If the agreement between the Deceased and the Plaintiff is valid how should the Defendants now distribute the estate? 

[46]      As I have already stated above, the Civil Code of Seychelles is categorical about obligations arising from lawfully contracted agreements; they are binding. In relations to sales, Article 1582 provides that:

“Sale is an agreement whereby one party binds himself deliver to something and the other to pay it. The contract may be made by an authentic document or a document under private signature”.

[47]      It is also the law of Seychelles that a promise of sale is equivalent to a sale (Article 1589 of the Civil Code).  Article 1583 also provides that:

“A sale is complete between the parties and the ownership passes as of right from the seller to the buyer as soon as the price has been agreed upon, even if the thing has not yet been delivered or the price paid.”

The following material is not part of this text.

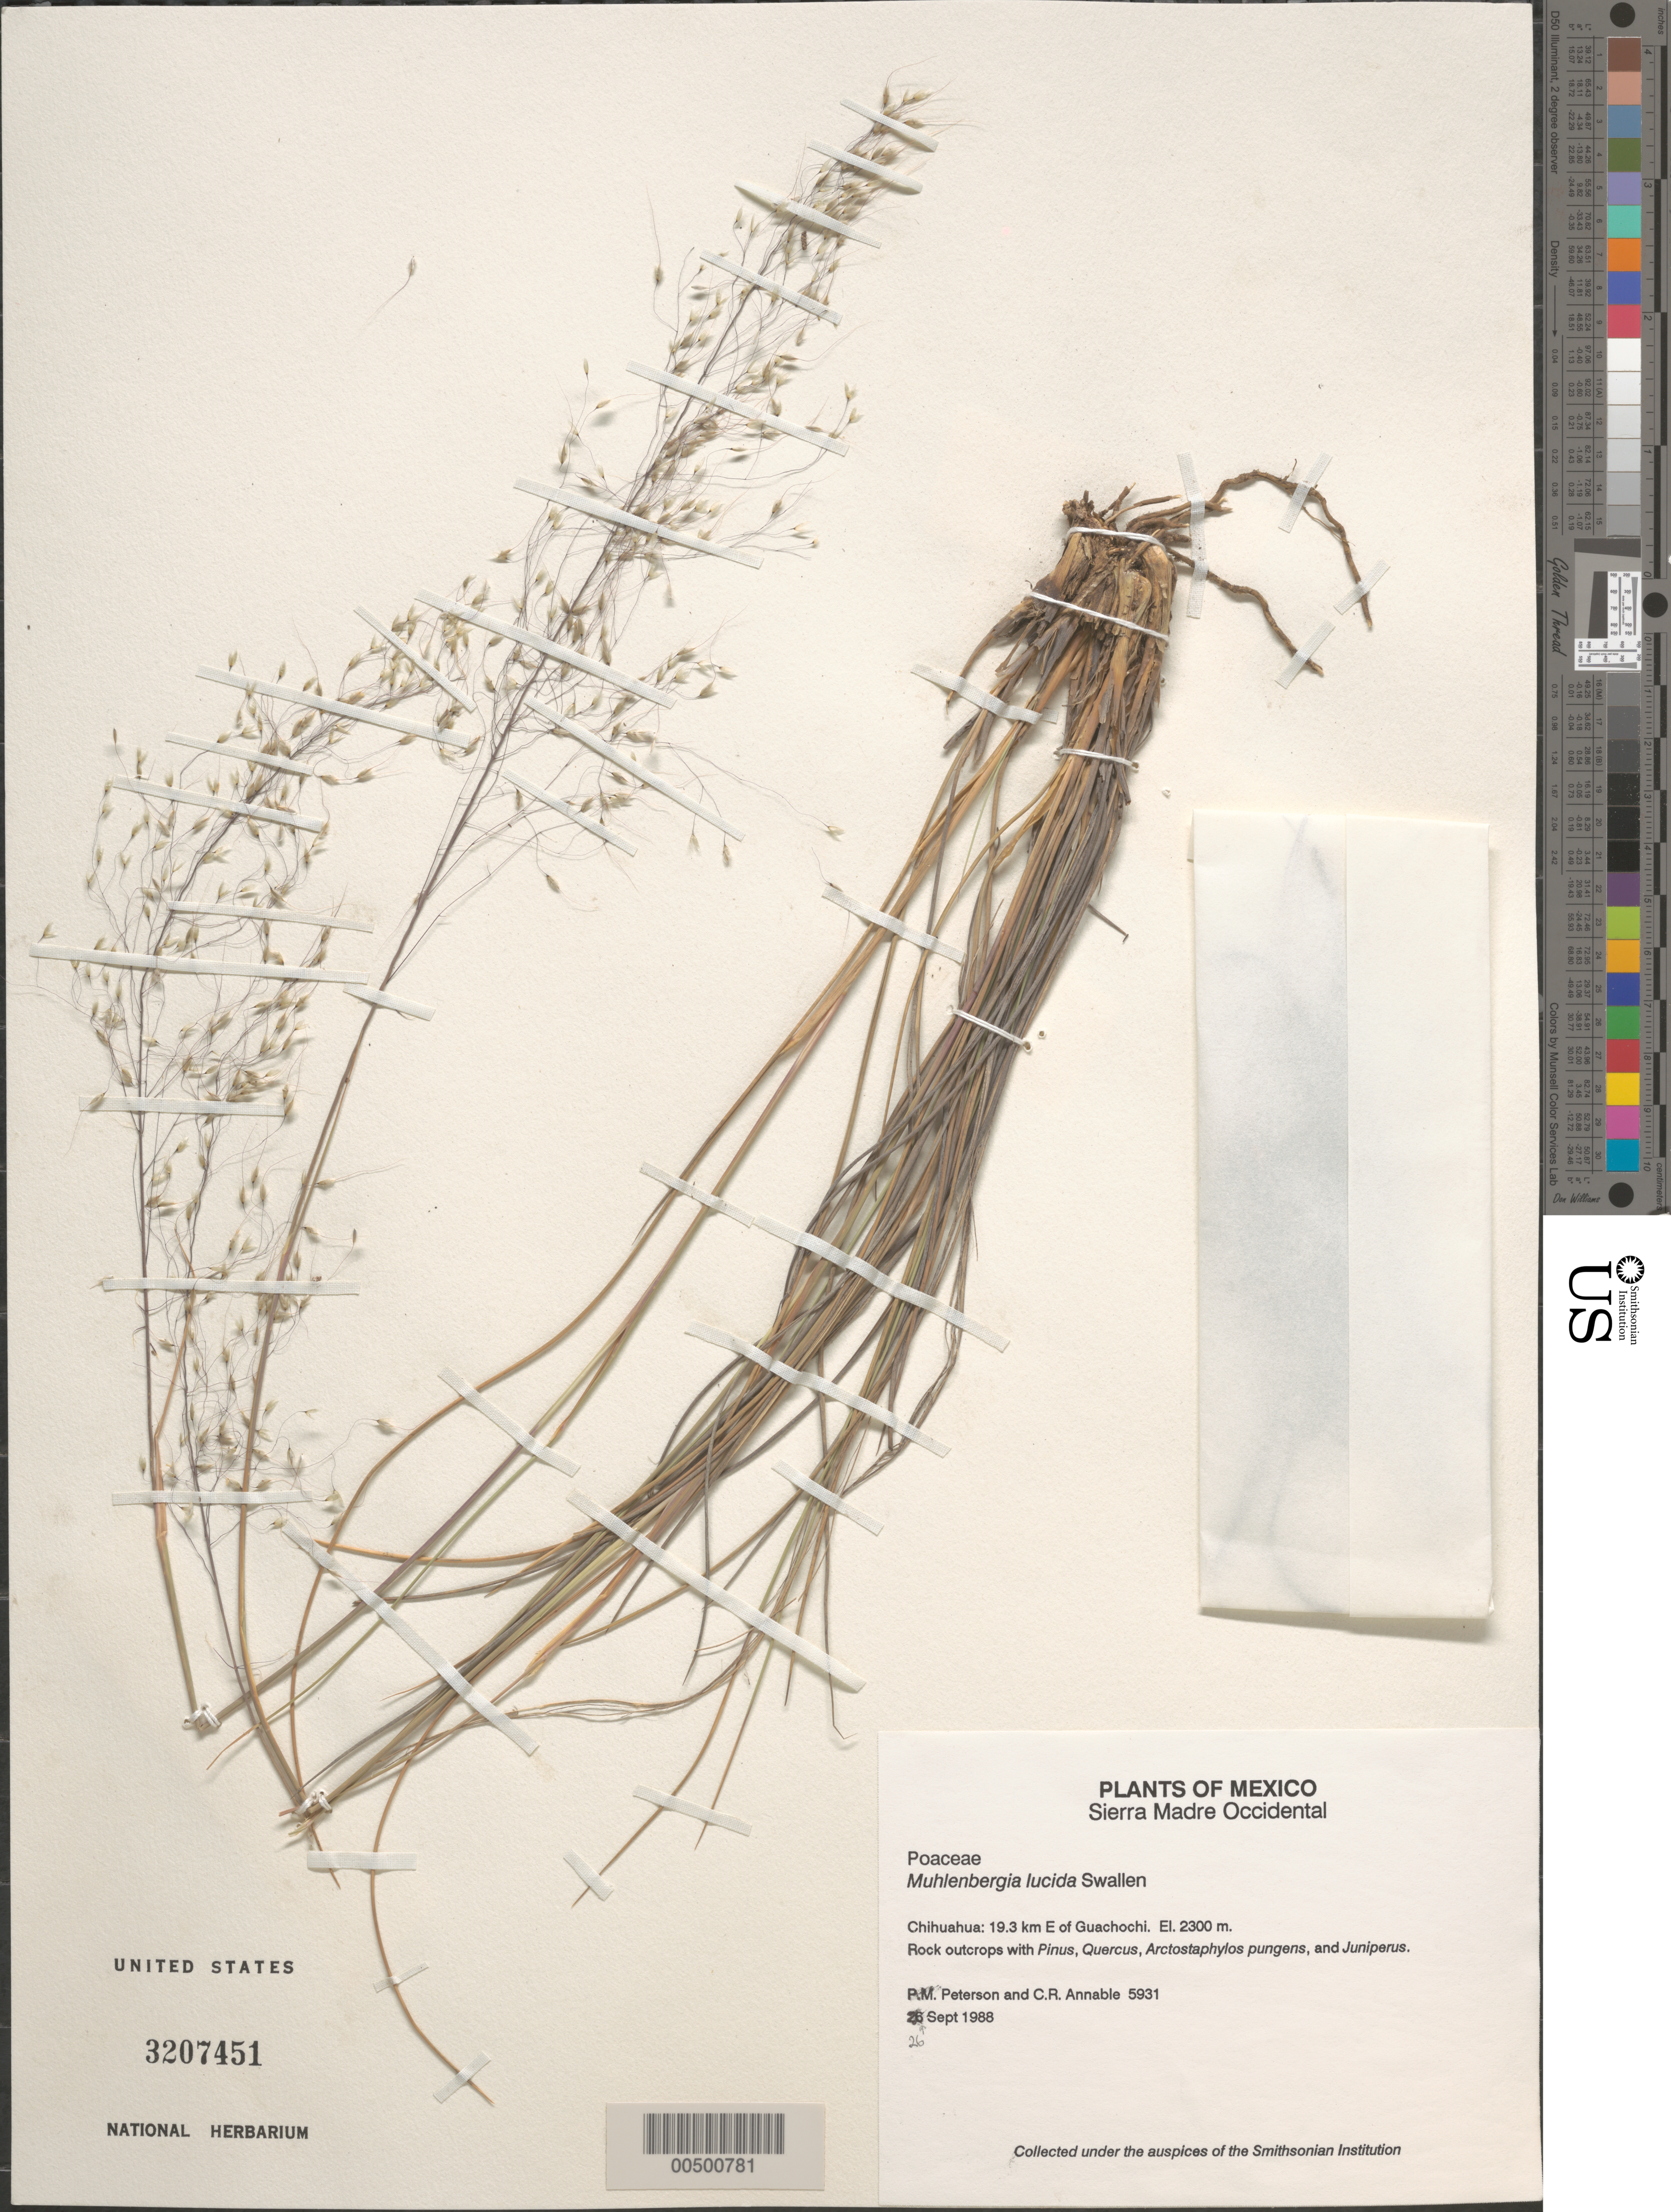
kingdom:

[48]      Hoareau v Gilleaux (1978-1982) SCAR 158, is authority that when the parties have agreed on the thing and the price, a promise to sell property subject to registration, is complete and effective as between the parties. In the present case, given the fact that the promise of sale was registered, not only was the promise of sale binding between the Plaintiff and the Deceased and his heirs and assignees but also to third parties.

[49]      In closing submissions the Defendants raise two legal issues: that the action is prescribed by law and that the agreement of 25 April 2002 would amount to a donation déguisée.

[50]      Insofar as prescription is concerned, as is submitted by the Plaintiff’s Counsel, the promise of sale concerned immovable property, such actions are categorised as real actions and the real rights therein are only prescribed by the twenty year limitation rule (Article 2262). I need not therefore explore other arguments and submissions on this issue.

[51]      In regard to the Defendants’ Counsel’s submission on the promise of sale amounting to a donation déguisée, no evidence on this issue was adduced nor was it pleaded. It is therefore clearly ultra petita and cannot be considered by the court.

[52]      Having found that the agreement to sell was valid, I find in answer to the question of how the estate should be divided as follows: after distraction and transfer to the Plaintiff of the two acre beachfront or road front property as agreed in the promise of sale of 28 April 2002, the remainder of the estate is to be divided among the four heirs of the Deceased in the proportions as agreed in the judgment be consent dated 26 January 2015 and entered as a decision of the Supreme Court in CS 33/2014, that is 18.75% to the Plaintiff and 27.0833% each to the two Defendants and Debra Gaitanou.  

Orders of the Court

[53]      As concerns the prayers of the two consolidated plaints I make the following orders:

1. The subdivisions of Parcel T1985 into Parcels T3356, T3357, T3358, T3359, T3360, and T3361 are declared cancelled with notice of this cancellation to both the Planning Authority and the Registrar of Lands.

2. The Survey Division of the Planning Authority is hereby ordered to survey parcel T1985 in accordance with the application lodged to their department in November 2001, that is, to distract 7,560 square metres from the same as indicated in the application with a right of way demarcated.

3. The Registrar of Lands is thereafter ordered to register the subdivided parcel of land distracted from Parcel T1985 in the name of the Plaintiff, Debra Katz after proof of payment by the Plaintiff to the Defendants of the sum of Pound Sterling 15,000; and to register a grant of easement to the water supply and the right of way as demarcated in the survey plan and in accordance with the registered Agreement dated 25 April 2002.

4. Upon the completed survey distraction and transfer of the subdivided plot of land from Parcel T1985, the Defendants as Executrices of the Estate of the late Gabriel Richmond Brendan Hoarau (the Deceased) are ordered to proceed to distribute the Deceased’s estate in accordance with the decision of the Supreme Court in CS 33/2014, that is 18.75% to the Plaintiff and 27.0833% each to the two Defendants and Debra Gaitanou.

5. The Defendants are ordered to pay the costs of this suit.


Signed, dated and delivered at Ile du Port on 4 September 2017.